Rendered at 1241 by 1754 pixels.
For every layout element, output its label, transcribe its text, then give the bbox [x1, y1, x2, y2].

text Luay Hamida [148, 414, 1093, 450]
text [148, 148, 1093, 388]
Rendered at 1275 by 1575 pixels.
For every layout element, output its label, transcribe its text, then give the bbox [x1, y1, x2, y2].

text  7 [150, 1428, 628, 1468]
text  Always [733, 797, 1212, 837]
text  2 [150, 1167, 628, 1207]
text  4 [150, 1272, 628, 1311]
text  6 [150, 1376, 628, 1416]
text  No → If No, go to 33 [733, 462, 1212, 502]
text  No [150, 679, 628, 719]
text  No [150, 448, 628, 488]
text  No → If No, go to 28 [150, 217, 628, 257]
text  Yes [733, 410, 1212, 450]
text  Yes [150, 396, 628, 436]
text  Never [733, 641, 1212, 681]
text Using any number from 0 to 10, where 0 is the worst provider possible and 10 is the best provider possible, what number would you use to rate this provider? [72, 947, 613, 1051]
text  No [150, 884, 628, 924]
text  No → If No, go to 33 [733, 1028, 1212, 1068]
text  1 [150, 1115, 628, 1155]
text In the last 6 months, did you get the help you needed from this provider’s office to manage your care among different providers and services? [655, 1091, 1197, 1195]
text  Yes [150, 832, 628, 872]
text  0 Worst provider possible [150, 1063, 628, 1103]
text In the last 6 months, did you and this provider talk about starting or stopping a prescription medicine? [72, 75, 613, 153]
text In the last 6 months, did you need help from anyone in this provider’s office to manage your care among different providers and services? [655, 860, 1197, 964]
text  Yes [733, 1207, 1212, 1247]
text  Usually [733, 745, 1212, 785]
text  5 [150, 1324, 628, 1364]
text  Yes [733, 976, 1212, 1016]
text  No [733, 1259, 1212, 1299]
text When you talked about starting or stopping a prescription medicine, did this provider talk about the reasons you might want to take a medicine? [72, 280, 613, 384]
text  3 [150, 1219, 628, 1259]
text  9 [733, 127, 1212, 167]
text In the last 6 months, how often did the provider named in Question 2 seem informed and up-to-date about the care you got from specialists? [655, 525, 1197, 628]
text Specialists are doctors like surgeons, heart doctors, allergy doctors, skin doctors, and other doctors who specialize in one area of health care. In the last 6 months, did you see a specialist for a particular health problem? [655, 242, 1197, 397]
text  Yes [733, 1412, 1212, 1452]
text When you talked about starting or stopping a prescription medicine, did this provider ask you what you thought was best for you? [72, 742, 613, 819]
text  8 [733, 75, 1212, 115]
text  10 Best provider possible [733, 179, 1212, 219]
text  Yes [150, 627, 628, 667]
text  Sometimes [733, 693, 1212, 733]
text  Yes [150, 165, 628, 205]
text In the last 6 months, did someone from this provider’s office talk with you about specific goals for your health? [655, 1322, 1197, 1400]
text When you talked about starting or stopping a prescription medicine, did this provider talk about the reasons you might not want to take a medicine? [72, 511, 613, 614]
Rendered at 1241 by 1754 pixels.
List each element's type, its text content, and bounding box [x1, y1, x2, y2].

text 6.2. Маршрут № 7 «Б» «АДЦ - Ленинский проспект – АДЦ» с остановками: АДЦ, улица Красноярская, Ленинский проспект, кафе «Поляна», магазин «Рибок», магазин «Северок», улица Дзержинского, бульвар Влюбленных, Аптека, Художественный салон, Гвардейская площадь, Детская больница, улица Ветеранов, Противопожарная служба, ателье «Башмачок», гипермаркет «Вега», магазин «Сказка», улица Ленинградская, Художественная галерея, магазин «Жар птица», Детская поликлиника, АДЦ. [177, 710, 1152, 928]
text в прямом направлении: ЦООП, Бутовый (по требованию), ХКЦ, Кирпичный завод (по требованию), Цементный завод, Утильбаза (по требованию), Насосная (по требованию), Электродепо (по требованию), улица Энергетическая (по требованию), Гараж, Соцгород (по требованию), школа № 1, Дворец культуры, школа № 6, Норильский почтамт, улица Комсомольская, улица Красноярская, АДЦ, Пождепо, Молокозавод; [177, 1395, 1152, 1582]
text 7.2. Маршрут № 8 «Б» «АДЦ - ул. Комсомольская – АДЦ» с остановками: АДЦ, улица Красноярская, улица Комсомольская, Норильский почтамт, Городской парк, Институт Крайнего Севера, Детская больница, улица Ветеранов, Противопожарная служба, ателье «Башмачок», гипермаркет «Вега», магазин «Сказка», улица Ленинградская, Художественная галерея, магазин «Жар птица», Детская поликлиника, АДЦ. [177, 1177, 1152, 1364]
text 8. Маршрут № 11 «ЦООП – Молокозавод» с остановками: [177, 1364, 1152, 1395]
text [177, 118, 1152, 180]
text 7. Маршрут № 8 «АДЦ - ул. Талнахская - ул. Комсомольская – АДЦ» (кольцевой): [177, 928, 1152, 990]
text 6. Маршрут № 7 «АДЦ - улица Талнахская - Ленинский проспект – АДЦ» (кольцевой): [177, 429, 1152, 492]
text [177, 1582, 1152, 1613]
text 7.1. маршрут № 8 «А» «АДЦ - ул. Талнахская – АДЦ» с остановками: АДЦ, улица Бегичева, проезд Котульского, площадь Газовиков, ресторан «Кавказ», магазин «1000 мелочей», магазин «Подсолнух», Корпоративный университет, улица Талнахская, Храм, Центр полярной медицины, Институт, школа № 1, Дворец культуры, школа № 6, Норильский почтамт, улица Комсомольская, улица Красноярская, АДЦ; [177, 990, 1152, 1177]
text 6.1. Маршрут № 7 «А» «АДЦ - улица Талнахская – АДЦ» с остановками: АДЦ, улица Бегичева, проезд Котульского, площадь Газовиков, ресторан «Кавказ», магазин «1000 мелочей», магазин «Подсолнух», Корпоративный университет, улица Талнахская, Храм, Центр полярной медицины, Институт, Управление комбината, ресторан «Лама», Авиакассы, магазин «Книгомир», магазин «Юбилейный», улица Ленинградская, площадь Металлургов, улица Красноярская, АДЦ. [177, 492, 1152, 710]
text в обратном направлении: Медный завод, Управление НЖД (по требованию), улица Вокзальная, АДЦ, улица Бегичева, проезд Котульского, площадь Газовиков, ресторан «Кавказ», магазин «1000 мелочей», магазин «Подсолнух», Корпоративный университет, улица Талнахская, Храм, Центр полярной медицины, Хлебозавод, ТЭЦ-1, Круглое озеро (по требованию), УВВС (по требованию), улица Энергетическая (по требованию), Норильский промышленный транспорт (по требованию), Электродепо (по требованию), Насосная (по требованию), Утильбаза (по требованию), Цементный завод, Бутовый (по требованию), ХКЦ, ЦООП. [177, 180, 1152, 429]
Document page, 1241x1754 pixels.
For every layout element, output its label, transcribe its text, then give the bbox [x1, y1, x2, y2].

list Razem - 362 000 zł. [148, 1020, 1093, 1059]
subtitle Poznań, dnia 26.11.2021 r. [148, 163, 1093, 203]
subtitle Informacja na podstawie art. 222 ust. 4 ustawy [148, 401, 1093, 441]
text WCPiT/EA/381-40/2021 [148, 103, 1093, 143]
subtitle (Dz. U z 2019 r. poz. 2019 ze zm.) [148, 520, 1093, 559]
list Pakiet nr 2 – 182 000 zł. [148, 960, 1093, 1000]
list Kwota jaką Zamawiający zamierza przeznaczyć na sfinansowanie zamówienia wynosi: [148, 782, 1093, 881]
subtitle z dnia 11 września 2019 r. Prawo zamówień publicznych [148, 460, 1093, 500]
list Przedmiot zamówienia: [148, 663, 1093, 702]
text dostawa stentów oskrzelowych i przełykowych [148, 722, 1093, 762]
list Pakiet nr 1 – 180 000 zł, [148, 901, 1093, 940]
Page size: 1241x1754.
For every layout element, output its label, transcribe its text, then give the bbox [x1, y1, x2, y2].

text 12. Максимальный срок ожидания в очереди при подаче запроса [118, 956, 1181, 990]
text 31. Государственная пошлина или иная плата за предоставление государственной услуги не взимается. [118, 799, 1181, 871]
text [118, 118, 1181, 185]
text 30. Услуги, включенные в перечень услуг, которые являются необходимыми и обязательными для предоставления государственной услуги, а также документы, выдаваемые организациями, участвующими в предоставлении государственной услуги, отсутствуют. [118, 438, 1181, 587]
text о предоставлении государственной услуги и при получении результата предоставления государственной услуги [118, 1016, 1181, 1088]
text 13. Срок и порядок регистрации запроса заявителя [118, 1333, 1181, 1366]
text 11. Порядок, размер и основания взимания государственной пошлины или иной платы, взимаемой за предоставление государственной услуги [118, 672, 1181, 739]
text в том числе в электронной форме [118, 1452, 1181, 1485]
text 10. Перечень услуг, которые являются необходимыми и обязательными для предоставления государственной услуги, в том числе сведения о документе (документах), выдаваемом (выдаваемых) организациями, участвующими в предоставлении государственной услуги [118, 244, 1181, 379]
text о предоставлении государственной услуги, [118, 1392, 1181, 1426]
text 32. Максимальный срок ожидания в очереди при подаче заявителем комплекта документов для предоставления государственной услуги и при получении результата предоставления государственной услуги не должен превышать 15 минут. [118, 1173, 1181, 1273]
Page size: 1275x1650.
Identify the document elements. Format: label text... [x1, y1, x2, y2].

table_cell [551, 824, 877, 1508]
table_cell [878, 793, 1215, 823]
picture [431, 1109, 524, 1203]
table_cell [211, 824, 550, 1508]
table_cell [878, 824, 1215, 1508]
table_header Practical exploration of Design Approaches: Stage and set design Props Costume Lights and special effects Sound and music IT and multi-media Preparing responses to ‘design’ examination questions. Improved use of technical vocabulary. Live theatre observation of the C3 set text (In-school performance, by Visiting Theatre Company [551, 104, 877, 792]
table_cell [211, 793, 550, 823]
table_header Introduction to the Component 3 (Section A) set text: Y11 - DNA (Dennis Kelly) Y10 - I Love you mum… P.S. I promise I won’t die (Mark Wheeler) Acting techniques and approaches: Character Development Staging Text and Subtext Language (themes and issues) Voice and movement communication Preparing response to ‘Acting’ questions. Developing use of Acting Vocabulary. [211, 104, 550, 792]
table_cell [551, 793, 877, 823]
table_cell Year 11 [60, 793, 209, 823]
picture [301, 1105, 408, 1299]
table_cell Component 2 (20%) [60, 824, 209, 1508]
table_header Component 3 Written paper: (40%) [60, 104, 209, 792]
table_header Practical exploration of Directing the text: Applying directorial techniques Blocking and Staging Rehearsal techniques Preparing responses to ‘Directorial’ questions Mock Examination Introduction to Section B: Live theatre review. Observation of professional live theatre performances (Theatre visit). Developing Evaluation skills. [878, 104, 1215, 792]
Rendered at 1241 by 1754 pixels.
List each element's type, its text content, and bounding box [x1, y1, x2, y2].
********
**Assignment:**
What is needed is the number of lines in the data that hold the word "picture", with nothing added.

**Response box:**
2